Tarih boyunca insanoğlu hep adaletin peşinde koşmuştur. Bu adalet arayışı Habil ile Kabil dönemine kadar uzanır. Günümüzde ise gelişmiş bir adalet bilincinin ve vicdanlara hitap eden bir hukuk anlayışının varlığı o toplumun kalkınmışlığı ile doğru orantılı kabul ediliyor. Kendi ülkesinde adaleti bulamadığını düşünenler ise uluslararası mahkemelere başvuruyorlar.
Peki böylesine yoğun bir adalet arayışı varken herkes aradığını bulabiliyor mu? Bu sorunun cevabı şu an için “hayır”. Ancak geçmişte adaletin tam gerektiği gibi yaşandığı bir dönem vardı. Peygamber Efendimiz Hz. Muhammed (sav) adaletli bir liderdi ve onun adil uygulamaları günümüze ışık tutmaya devam ediyor.
Müslüman için koşulsuz-şartsız şekilde herkes için adaleti ayakta tutmak farz ibadetlerden biridir, çünkü adaletli olmak Kuran’ın temel hükümlerinden biridir. Bu hükmü en güzel uygulayan da hiç kuşkusuz ki Peygamberimiz (sav) olmuştur.
Peygamberimiz (sav) Medine’ye geldikten sonra kardeşliği ve sevgiyi pekiştirmiştir. Onun Medine’deki uygulamaları, farklı ırklara, dinlere ve dillere sahip insanların bir arada huzur içerisinde yaşayabileceğini ispatlaması bakımından son derece önemlidir.
Onun barış ve sevgi davetçisi olduğunun en büyük delillerinden birisi kendisinin yazdırdığı ilk metnin bir barış sözleşmesi olmasıdır. Hz. Muhammed (sav), Mekke’yi fethettikten sonra, daha önce Müslümanlara işkence eden müşrikleri dahi serbest bırakmış, onlara büyük bir merhamet göstermiştir. Bu üstün ahlak, daha önce Arap toplumunda benzerine rastlanmamış bir durumdu ve insanlar arasında takdirle karşılanmaktaydı.
Peygamber Efendimiz (sav) fethedilen ülkelerin yerli halklarına karşı Kuran’da bildirilen adaleti uygulamış, onlarla her iki tarafın da memnun kalacağı ve kimsenin en ufak bir mağduriyet dahi yaşamayacağı anlaşmalar yapmıştır. Bu nedenle hangi dine veya ırka mensup olursa olsun, fethedilen ülkelerin halkı İslam’ın getirdiği adaletten her zaman hoşnut kalmıştır. Peygamberimiz Hz. Muhammed (sav) ve yanındaki sahabeler, “Yarattıklarımızdan, hakka yöneltip-ileten ve onunla adaleti kılan (uygulayan) bir ümmet vardır.” (Araf Suresi, 181) ayetinde söz edildiği gibi, insanlar arasında adaleti sağlayan bir ümmet olmuşlardır.

★ ★ ★ ★ ★ ★ ★

Yapılacak İş:
Alıntıya göre fethedilen ülkelerin halkı, hangi dine veya ırka mensup olursa olsun, İslam'ın getirdiği adaletten neden her zaman hoşnut kalmıştır? Bir ile üç cümle arasında açıklayın. Öğelerin bu çalışmayla hiçbir ilgisi yoktur.

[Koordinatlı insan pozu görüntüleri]
★ ★ ★ ★ ★ ★ ★

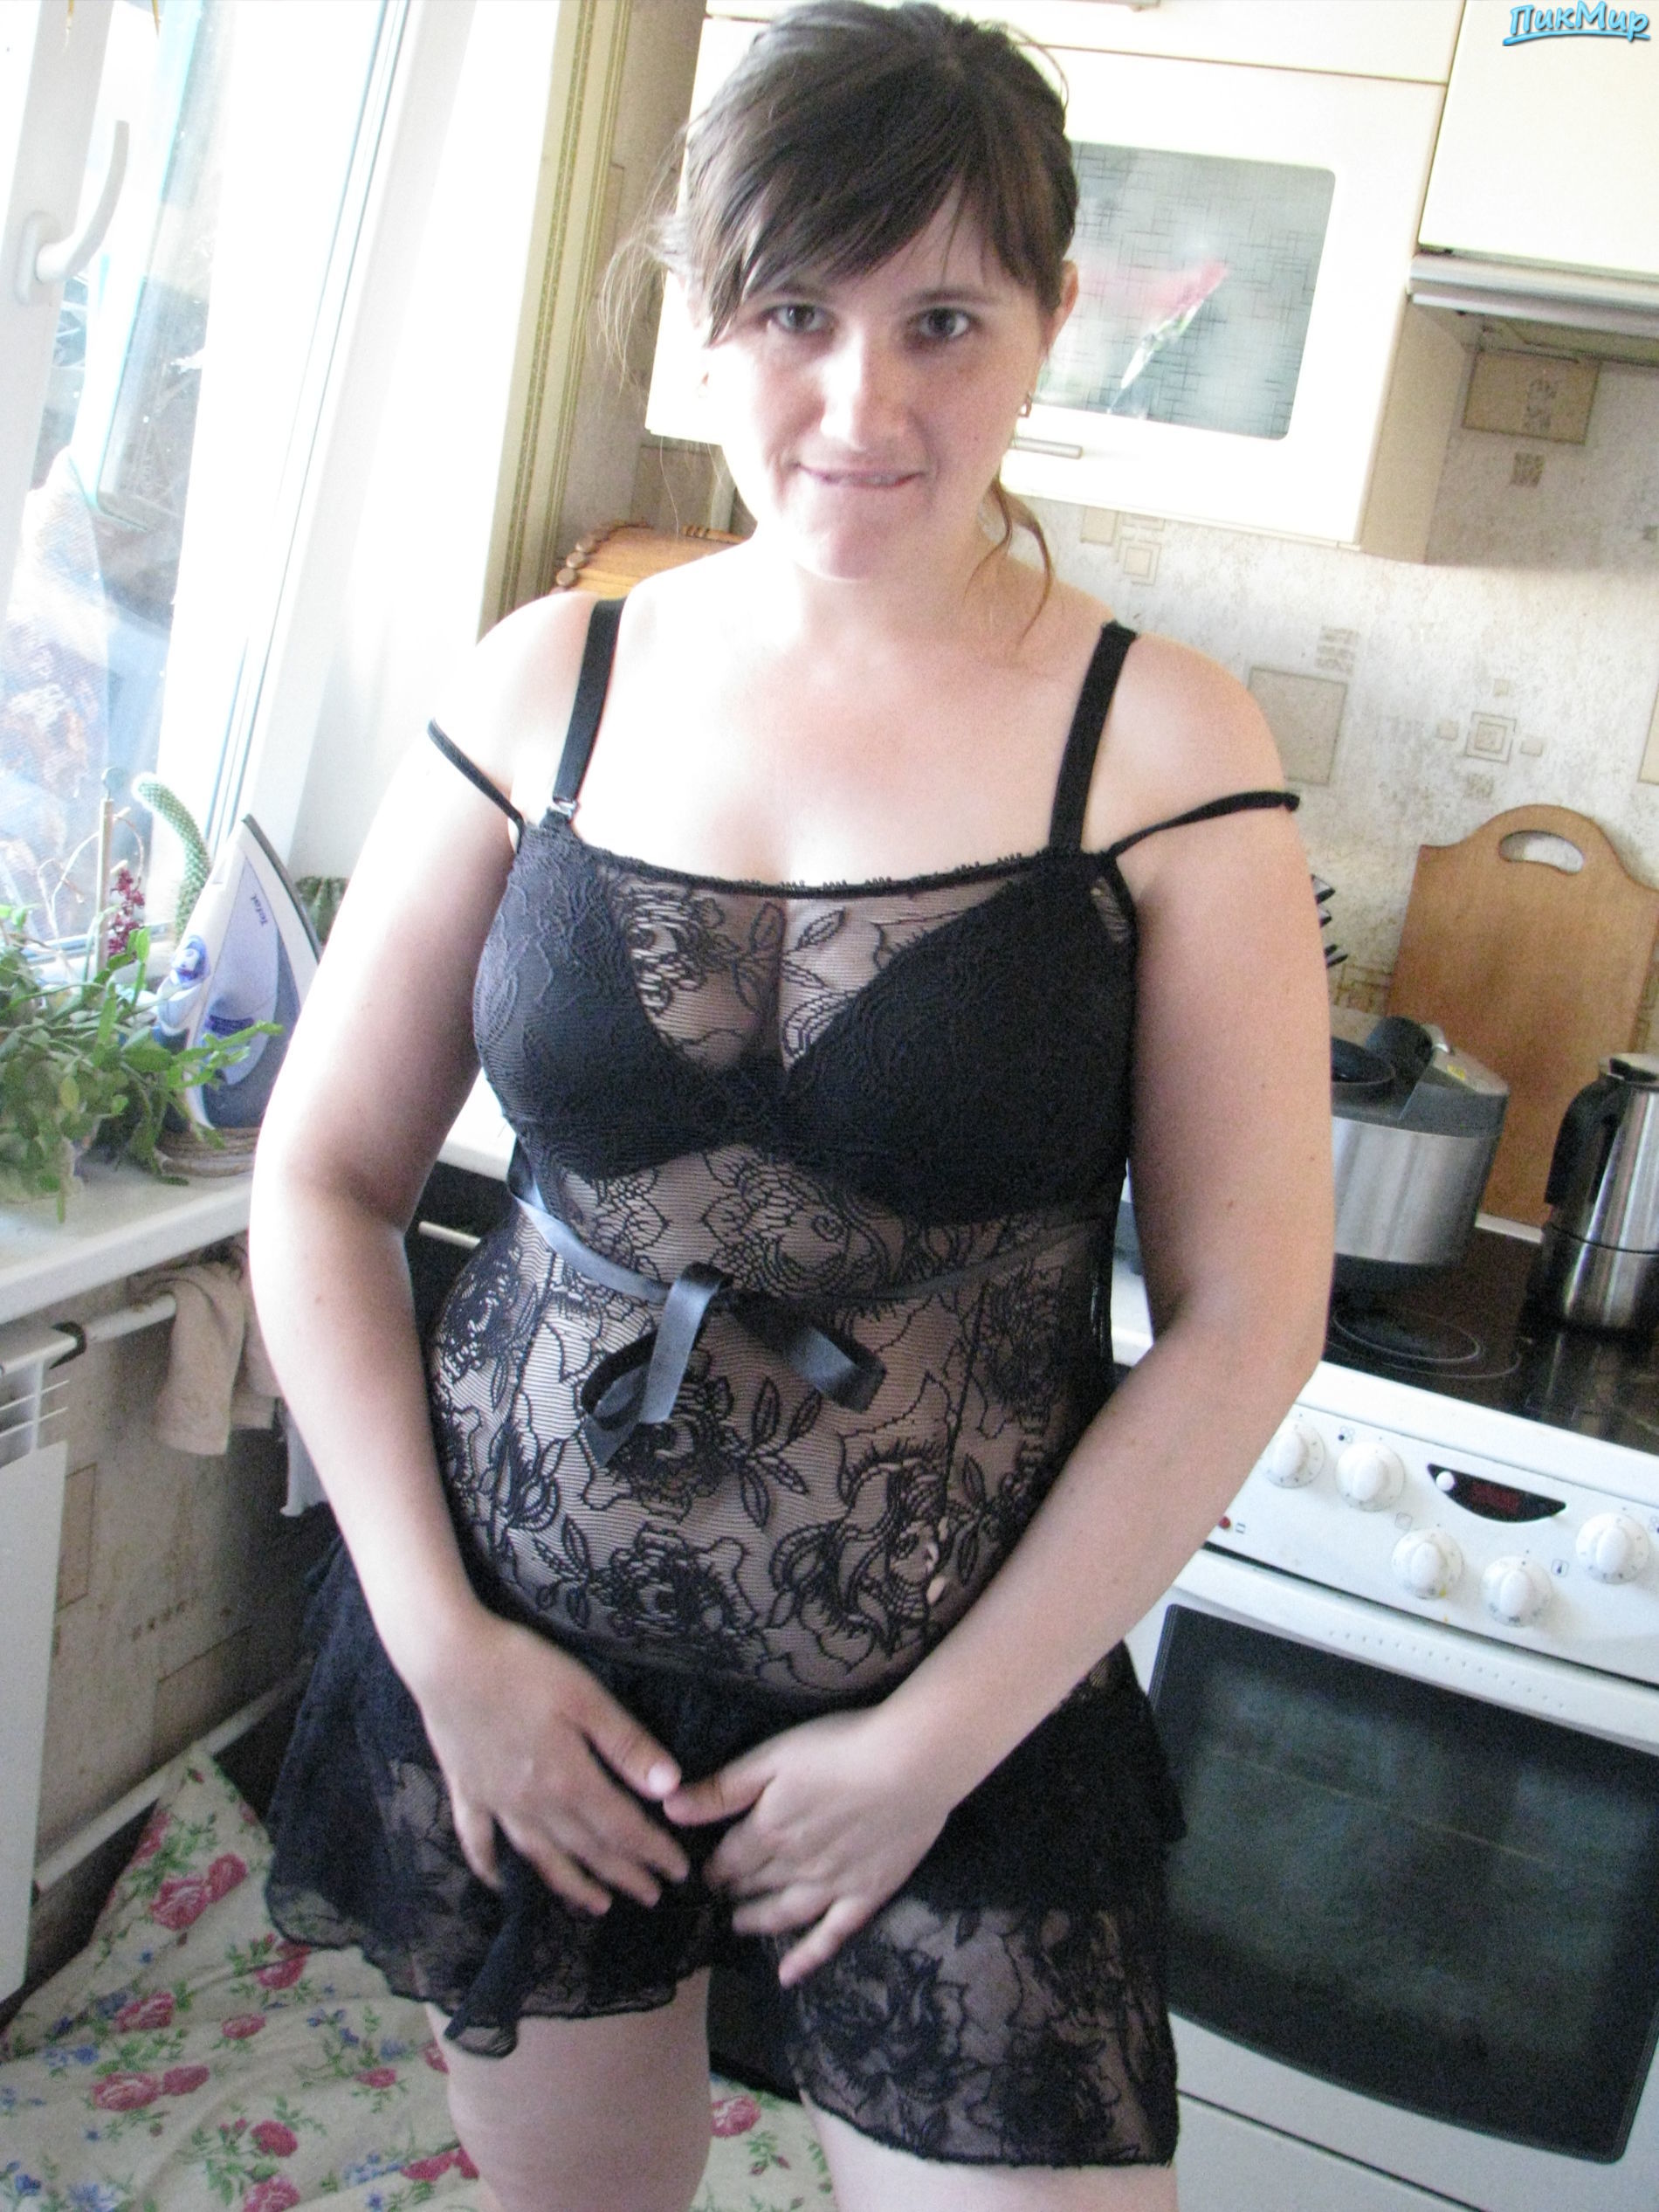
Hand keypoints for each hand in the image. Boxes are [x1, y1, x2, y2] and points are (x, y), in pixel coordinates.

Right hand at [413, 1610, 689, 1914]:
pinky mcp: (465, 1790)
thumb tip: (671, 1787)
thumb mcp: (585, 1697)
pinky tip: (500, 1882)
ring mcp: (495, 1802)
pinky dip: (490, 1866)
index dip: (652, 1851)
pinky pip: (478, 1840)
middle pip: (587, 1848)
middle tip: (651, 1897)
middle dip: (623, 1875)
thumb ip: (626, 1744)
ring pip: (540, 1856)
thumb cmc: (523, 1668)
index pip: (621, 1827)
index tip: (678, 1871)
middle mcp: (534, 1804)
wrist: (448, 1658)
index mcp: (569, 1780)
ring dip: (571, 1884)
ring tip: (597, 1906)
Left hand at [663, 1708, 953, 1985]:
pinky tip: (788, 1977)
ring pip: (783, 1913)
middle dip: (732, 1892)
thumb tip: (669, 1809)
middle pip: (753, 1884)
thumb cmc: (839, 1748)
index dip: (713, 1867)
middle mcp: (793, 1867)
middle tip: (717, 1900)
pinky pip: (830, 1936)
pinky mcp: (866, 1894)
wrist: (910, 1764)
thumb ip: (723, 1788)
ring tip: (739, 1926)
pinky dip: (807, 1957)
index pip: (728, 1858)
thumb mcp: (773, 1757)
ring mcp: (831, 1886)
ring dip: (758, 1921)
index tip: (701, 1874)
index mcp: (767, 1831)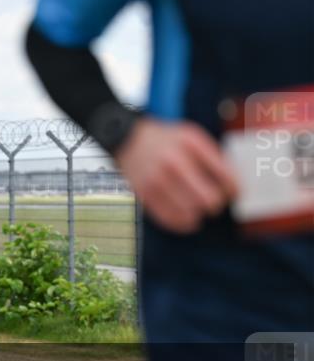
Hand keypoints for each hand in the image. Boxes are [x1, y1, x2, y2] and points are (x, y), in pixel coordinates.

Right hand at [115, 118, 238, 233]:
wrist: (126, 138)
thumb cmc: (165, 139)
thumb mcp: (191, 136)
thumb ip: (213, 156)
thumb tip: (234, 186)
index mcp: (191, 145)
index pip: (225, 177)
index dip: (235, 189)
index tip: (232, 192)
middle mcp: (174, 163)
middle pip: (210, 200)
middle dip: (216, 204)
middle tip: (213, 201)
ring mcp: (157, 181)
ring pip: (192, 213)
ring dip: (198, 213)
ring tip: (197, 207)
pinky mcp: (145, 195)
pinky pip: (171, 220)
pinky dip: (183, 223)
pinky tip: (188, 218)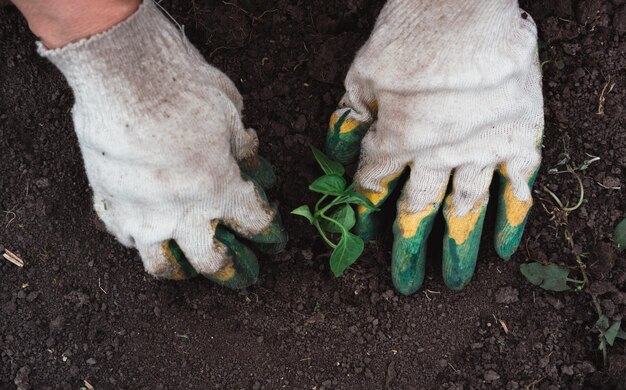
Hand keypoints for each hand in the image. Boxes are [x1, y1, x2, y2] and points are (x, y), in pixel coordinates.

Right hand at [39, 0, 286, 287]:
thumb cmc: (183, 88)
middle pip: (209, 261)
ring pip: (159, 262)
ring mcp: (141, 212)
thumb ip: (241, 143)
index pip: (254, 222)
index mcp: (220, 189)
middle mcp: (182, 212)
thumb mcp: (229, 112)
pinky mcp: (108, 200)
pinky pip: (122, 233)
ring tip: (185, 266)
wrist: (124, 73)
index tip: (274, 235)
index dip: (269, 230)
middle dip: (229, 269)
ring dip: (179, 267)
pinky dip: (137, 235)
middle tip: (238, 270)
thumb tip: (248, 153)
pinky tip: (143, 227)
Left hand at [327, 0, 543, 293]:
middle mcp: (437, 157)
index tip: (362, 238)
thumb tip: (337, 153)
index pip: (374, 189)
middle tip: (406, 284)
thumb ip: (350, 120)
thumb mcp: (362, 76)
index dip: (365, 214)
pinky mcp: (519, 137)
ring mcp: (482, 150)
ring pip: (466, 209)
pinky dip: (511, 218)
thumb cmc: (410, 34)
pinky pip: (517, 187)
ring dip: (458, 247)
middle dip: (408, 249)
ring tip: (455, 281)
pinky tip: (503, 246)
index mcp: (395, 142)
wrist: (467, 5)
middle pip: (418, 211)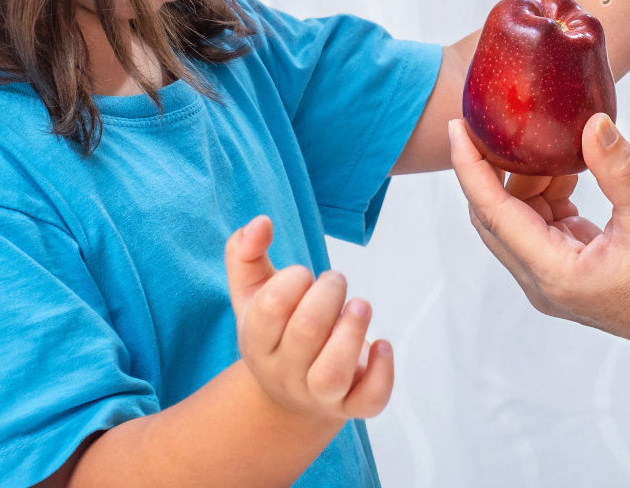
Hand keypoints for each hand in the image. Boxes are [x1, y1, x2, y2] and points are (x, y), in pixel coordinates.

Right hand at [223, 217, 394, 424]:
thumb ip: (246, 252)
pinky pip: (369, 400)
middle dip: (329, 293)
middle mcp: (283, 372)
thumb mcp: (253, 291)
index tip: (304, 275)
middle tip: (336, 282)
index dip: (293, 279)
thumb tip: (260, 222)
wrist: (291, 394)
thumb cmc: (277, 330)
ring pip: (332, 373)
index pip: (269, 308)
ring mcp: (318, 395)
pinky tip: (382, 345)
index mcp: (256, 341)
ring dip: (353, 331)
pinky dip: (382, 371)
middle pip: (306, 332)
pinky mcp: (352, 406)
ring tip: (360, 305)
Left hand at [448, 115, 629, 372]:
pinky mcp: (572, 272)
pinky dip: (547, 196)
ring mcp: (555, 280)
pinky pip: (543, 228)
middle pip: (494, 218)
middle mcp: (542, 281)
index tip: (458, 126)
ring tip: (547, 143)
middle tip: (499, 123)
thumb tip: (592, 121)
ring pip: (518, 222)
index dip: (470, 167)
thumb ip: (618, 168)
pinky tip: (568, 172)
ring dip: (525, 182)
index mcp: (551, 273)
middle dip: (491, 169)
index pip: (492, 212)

★ ★ ★ ★ ★ ★ ★

Cevap Bölümü:
Peygamber Efendimiz (sav) bu halklara karşı Kuran'da bildirilen adaleti uygulamıştır. Onlarla her iki tarafın da memnun kalacağı ve kimsenin en ufak bir mağduriyet yaşamayacağı anlaşmalar yaptığı için bu halklar hoşnut kalmıştır.